From the oldest samples of rocks in the solar system, he and colleagues found evidence (decay products of the short-lived isotope aluminum 26) of a supernova explosion near the early solar system shortly before the planets formed.

He always went to work enthusiastically, according to the memories of colleagues, and was known for his high standards and accuracy.

Honors and memberships

He received honorary doctorates from the University of Brussels, the University of Paris, the Arizona State University, the University of Chicago, the University of Turin and the University of Rennes I. He was an honorary member of the Geological Society of London (1996).

In 1978 he received the VM Goldschmidt Award of the Geochemical Society, in 1970 the Arthur L. Day Medal of the Geological Society of America, in 1981 the Arthur L. Day Prize of the National Academy of Science, in 1985 the J. Lawrence Smith Medal and the Harry H. Hess American Geophysical Union Medal and 2008 William Bowie Medal . Together with Claude Allègre , he was awarded the Crafoord Prize for Geosciences in 1986 . In 1985 he received the Wollaston Medal and the Gold Medal of the Royal Astronomical Society in 1991 and the NASA Distinguished Service Medal in 1972 and 1978. He was a member of the National Academy of Sciences , the American Academy of Arts and Sciences (1967), the American Philosophical Society (1982) and the Norwegian Academy of Sciences and Literature .
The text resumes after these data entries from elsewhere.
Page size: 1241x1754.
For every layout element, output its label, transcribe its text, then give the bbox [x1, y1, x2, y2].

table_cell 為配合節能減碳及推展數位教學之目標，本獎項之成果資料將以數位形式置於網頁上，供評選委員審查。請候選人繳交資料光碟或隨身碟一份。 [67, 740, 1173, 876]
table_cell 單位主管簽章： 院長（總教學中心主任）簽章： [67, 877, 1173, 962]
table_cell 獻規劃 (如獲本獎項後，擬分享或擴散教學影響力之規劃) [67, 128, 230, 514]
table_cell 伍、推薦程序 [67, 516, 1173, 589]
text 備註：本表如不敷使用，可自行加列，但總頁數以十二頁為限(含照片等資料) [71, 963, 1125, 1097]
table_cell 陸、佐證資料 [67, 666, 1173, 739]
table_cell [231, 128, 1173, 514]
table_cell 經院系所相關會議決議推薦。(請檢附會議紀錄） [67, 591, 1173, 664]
  • Isotopic adventure-geological, planetological and cosmic, Annual Review Earth Planetary Science, Volume 31, 2003, pp. 1-74

Web links

Individual evidence

  1. Life data according to American Men and Women of Science , Thomson Gale 2004
  2. ^ Robert Perkins: Remembering Gerald Wasserburg, 1927-2016 , Caltech.
  3. So the geochemist Donald Burnett in the obituary at Caltech
  4. Member History: Gerald J. Wasserburg. American Philosophical Society, accessed November 15, 2018 (with extensive biographical notes).